(Quoted passage):
Learner Dad: They’re so quiet when they’re watching YouTube you’d swear they weren’t there
Picture: iStock
How much screen time do you allow your kids when they’re off sick and you're trying to work?
Ou r two kids are taking it in turns to get sick at the moment , so while one of them skips off to school, the other is standing in front of whichever parent is on minding-duty at half nine in the morning, making their Kids YouTube eyes.
You know the ones that say: I’m too nervous to ask for screen time right now, but if you give it to me, I’ll leave you alone to work for a couple of hours. Or the whole day. You decide.
I usually decide to give them the screen time. Not least because I’m doing a one-man show at the end of March - I don’t think the audience in The Everyman would burst into applause if I stopped after 30 minutes and said I didn’t have time to write the rest of the show because I’m worried about my kids having too much screen time.
So I send them off for 30 minutes of screen time, with a warning that they must stop when the time is up. They never do. That’s a relief – no one really wants their kids to rat on themselves, it doesn’t augur well for their later life.
I usually remember they’re on screens after about an hour and give them a five-minute warning. (Top tip: if you’re new to kids and hand-held screens – give them a five-minute warning that you’re going to take it off them. These are highly addictive devices, you don’t want them going cold turkey out of the blue.)
Sometimes, if I’m tied up with work, I forget and suddenly it’s 12 noon and now I have two problems. The first is that they will be like sleep-deprived weasels after too much screen time. The second, more serious problem, is that they’ll tell their mother when she gets home from work. (It’s funny, they never rat on themselves, but they’re more than happy to rat out their Dad.)

(Records):

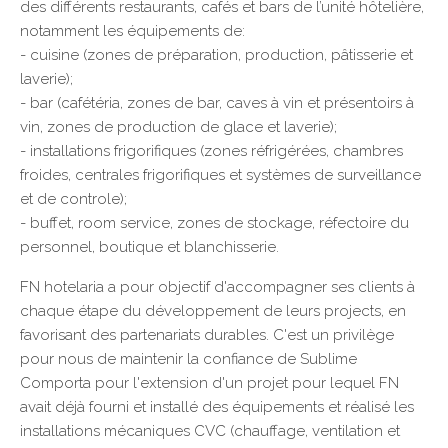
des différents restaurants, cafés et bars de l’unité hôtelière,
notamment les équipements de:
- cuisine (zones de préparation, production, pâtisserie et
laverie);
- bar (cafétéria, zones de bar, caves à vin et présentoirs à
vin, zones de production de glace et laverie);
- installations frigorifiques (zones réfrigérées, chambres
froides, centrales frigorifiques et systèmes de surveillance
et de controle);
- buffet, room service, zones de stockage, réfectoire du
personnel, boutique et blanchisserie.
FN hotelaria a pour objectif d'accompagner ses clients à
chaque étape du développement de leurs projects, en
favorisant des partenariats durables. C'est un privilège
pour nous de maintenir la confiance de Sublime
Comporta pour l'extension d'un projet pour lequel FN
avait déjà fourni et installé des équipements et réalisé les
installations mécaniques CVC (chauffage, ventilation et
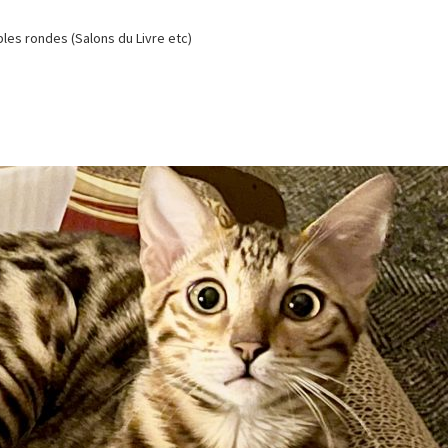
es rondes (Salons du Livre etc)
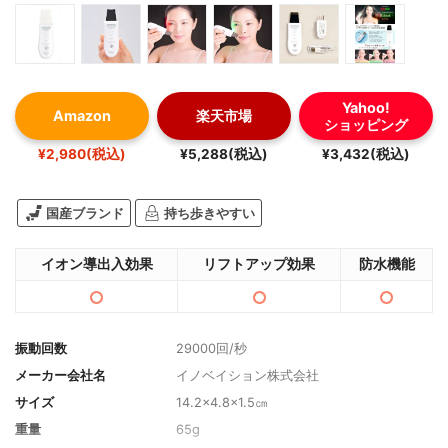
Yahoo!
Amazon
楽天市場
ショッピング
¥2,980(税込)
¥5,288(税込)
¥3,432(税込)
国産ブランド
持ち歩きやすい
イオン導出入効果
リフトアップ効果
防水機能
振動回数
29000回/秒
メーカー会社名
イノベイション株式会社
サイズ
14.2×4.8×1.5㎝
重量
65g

---

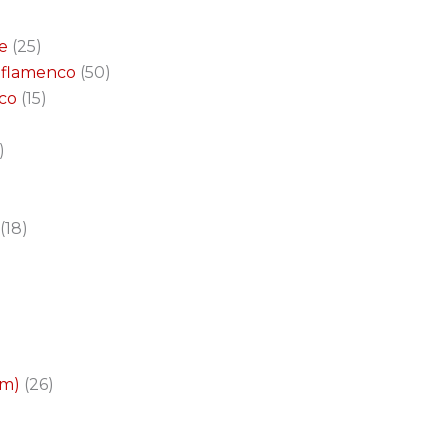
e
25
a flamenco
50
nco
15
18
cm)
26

(Problem set):
#1 Copy the part of the Learner Dad column starting at "Ou r two kids" and ending at "having too much screen time.".
#2 In the Learner Dad column, how long is the screen time the writer first sends the kids off for?
#3 Carry on the Learner Dad column about kids' screen time, starting right after its last sentence.

(Answers per task):
#1
Ou r two kids are taking it in turns to get sick at the moment , so while one of them skips off to school, the other is standing in front of whichever parent is on minding-duty at half nine in the morning, making their Kids YouTube eyes.
You know the ones that say: I’m too nervous to ask for screen time right now, but if you give it to me, I’ll leave you alone to work for a couple of hours. Or the whole day. You decide.
I usually decide to give them the screen time. Not least because I’m doing a one-man show at the end of March - I don’t think the audience in The Everyman would burst into applause if I stopped after 30 minutes and said I didn’t have time to write the rest of the show because I’m worried about my kids having too much screen time.

#2 30 minutes.

#3
My wife is more conscientious when she is the one trying to work and mind the kids at the same time. She reckons that too much screen time makes for a ratty child, and she has the research to back it up, which is a husbandy way of saying my wife is right on this.
But they’re so cute and quiet when they’re playing Roblox or watching Kids YouTube, particularly with their headphones on, you’d nearly swear they weren’t there.
Bring that to an end, and I might get an hour out of them, reading a book. And then they start working me for food. Sometimes they come straight out and ask for a treat. (They’re not very sick, as you might have guessed.) Other times they make a sad face and say that they’re hungry. A bit of investigation here and it turns out they’re hungry for a treat.
Basically, anything that will free me up to do work will either make them google-eyed or obese.
It wasn’t that bad in peak Covid times when we were all just living from day to day, and it wasn’t unusual to eat a packet of fun-sized Kit Kats after breakfast. In the early days, we caved in and allowed ourselves to allow them to watch screens and eat treats like Billio, before we got a grip and imposed some routine. But Covid is gone as a phenomenon, even though it lives on as virus that can lock you into your house with your kids for a week.
So, back to the questi on: how many hours of screen time is too much for a child, sick or otherwise? The HSE is non-committal, saying children aged over six should have a limit imposed, without specifying those limits. The NHS is equally non-committal, but a British government outfit called the National Institute for Health and Care Excellence (NICE) comes out with a two-hour limit.
I don’t know anyone in NICE, but I suspect they’ve never had kids off school sick. Anyway, I’ll try to keep it to two hours a day. Unless I forget.